ただ、ニュースの画像を見る限り、そうは思えない。
もう一度、成田さんからのメールを読んでみる。
「家族全員無事です。ご心配ありがとうございます。」
畑や家屋、直売所は被害にあっているかもしれない。
近くにあるヤマト運輸の営業所も復旧していない。
思い切って電話してみた。
「どうも~」と極めて明るい声の成田さん。
千曲川流域は、文字通り川の跡地なので、扇状地で、砂利交じりの土壌のため、水はけが良い。

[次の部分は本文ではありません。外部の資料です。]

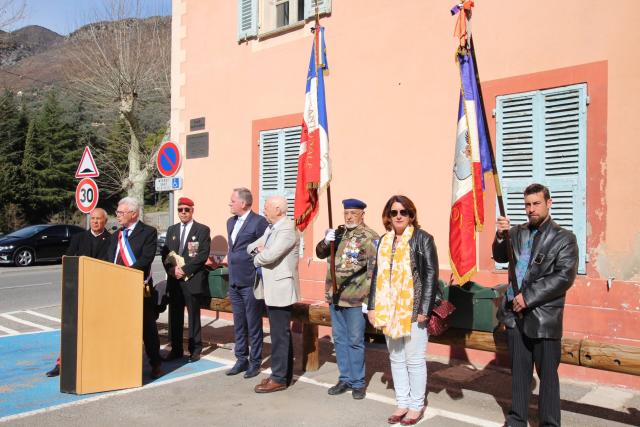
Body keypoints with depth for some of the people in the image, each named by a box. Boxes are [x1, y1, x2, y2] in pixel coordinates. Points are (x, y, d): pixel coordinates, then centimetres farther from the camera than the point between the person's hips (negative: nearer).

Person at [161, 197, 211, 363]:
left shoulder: (202, 230, -1)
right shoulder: (171, 230, 15)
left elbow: (203, 255, -10)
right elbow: (165, 253, 11)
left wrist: (185, 270, -15)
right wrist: (172, 269, -7)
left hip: (193, 279, -5)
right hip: (174, 280, 5)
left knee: (193, 315, 3)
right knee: (174, 315, 8)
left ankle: (195, 349, 13)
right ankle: (176, 349, 19)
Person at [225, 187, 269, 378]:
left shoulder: (259, 222, -12)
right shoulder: (231, 222, 13)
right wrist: (229, 258, 14)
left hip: (250, 281, -7)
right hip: (234, 281, 7)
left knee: (253, 324, 4)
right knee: (239, 324, 14)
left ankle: (255, 362, 15)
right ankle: (241, 360, 25)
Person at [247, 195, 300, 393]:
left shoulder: (287, 229, -17)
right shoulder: (270, 228, 15)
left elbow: (269, 255, -26)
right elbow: (251, 247, 18)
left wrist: (257, 258, -5)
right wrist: (258, 248, -5)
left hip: (280, 290, -10)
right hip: (271, 289, 10)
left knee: (280, 335, -2)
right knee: (281, 334, 16)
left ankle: (279, 378, 7)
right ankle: (283, 373, 26)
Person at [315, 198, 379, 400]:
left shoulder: (370, 237, -10)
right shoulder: (338, 233, 11)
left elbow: (374, 269, -14)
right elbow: (320, 253, 13)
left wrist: (368, 297, -17)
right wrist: (326, 241, -9)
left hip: (355, 299, -6)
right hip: (335, 296, 6)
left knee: (355, 341, 3)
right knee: (339, 339, 13)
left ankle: (358, 382, 16)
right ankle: (345, 379, 26)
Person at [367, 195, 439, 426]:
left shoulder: (422, 238, -5)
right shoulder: (384, 241, 12)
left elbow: (431, 274, -10)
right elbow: (378, 275, 14)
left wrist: (425, 309, -16)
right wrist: (373, 306, 10)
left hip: (413, 310, -5)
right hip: (389, 310, 6)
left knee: (414, 359, 4)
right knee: (396, 359, 13)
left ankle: (416, 405, 19)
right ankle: (402, 403, 26)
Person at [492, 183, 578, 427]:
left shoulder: (564, 238, -4)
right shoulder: (517, 232, 11)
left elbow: (564, 277, -13)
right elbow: (500, 257, 3)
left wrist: (528, 297, -17)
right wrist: (500, 237, -17)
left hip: (544, 317, -4)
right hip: (515, 313, 4)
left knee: (547, 374, 6)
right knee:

そのため、流域は、その土地条件を生かした、果樹園が多い。
アップルラインと呼ばれ、りんご畑はもちろん、りんご狩りの農園が軒を連ねている。
私より少し年下の成田さんもその一人。
りんごだけでなく、ネクタリンや西洋梨、柿やシャインマスカットまで栽培している。
「畑やご自宅、直売所は大丈夫でしたか?」と伺うと
「いやあ~だめですね~直売所は片付け終わりましたが、今は自宅を片付けています。そうですねえ、2mは浸かってますかねえ。」
絶句した。
命は大丈夫だったけれど、それは大変な被害だ。
「水はもうひきましたけど、畑はまだ行けてなくて。ただ、下のほうの枝で、水に浸かった部分はダメですね。上のほうが大丈夫なんですが。」
何も言えない。
「でもまあ、まず自宅の片付けですねえ。」
と気丈な答えが返ってきた。
成田さん自身、地元の消防団に属しており、当日は、近所の方々に「逃げてください~」と促す側で、ご家族は全員、避難していたらしい。